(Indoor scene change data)
=====
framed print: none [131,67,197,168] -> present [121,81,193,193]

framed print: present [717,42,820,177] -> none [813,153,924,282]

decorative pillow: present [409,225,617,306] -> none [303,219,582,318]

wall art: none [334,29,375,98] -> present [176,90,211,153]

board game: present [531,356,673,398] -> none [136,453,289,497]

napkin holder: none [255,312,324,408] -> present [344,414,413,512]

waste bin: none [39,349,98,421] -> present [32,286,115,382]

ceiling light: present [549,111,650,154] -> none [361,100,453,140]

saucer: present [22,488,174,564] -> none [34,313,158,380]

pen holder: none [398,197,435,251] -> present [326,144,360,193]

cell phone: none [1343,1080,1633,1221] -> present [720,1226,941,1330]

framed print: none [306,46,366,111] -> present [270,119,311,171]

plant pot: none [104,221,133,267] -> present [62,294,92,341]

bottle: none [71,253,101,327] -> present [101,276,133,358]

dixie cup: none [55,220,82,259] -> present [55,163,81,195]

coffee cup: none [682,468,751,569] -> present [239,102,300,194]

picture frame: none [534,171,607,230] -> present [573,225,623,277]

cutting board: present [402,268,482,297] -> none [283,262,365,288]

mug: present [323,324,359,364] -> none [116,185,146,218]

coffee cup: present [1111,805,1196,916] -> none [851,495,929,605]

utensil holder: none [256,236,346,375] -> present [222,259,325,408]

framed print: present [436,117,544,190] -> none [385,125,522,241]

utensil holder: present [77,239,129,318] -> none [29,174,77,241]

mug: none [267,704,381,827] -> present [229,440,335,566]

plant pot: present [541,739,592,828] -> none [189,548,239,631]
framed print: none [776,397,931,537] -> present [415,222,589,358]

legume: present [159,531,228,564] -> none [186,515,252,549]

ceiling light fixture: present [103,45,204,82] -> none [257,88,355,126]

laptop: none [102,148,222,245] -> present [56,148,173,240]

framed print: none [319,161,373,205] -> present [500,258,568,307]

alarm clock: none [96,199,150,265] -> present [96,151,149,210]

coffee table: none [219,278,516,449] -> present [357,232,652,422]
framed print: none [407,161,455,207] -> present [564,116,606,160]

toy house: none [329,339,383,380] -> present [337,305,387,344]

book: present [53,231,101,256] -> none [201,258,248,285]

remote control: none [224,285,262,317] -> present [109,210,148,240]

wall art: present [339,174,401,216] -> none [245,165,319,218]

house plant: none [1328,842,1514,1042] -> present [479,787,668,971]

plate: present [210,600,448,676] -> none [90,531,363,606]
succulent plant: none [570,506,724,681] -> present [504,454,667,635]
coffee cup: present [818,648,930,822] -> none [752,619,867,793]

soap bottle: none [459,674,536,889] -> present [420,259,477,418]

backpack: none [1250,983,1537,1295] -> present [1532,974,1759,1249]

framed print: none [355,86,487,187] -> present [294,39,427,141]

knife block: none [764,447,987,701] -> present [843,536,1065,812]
=====
(ACTIVITY): Could you repeat exactly the lines above from the line with "saucer: present [22,488,174,564]" up to and including the line with "house plant: none", and only those?

(TASK RESULT):
saucer: present [22,488,174,564] -> none [34,313,158,380]

pen holder: none [398,197,435,251] -> present [326,144,360,193]

cell phone: none [1343,1080,1633,1221] -> present [720,1226,941,1330]

framed print: none [306,46,366,111] -> present [270,119,311,171]

plant pot: none [104,221,133,267] -> present [62,294,92,341]

bottle: none [71,253,101,327] -> present [101,276,133,358]

dixie cup: none [55,220,82,259] -> present [55,163,81,195]

coffee cup: none [682,468,751,569] -> present [239,102,300,194]

picture frame: none [534,171,607,230] -> present [573,225,623,277]

cutting board: present [402,268,482,297] -> none [283,262,365,288]

mug: present [323,324,359,364] -> none [116,185,146,218]

coffee cup: present [1111,805,1196,916] -> none [851,495,929,605]

utensil holder: none [256,236,346,375] -> present [222,259,325,408]

framed print: present [436,117,544,190] -> none [385,125,522,241]

utensil holder: present [77,239,129,318] -> none [29,174,77,241]

mug: none [267,704,381,827] -> present [229,440,335,566]

plant pot: present [541,739,592,828] -> none [189,548,239,631]
framed print: none [776,397,931,537] -> present [415,222,589,358]

legume: present [159,531,228,564] -> none [186,515,252,549]

ceiling light fixture: present [103,45,204,82] -> none [257,88,355,126]

laptop: none [102,148,222,245] -> present [56,148,173,240]

framed print: none [319,161,373,205] -> present [500,258,568,307]

alarm clock: none [96,199,150,265] -> present [96,151,149,210]

coffee table: none [219,278,516,449] -> present [357,232,652,422]
framed print: none [407,161,455,207] -> present [564,116,606,160]

toy house: none [329,339,383,380] -> present [337,305,387,344]

book: present [53,231,101,256] -> none [201,258,248,285]

remote control: none [224,285,262,317] -> present [109,210,148,240]

wall art: present [339,174,401,216] -> none [245,165,319,218]

house plant: none [1328,842,1514,1042] -> present [479,787,668,971]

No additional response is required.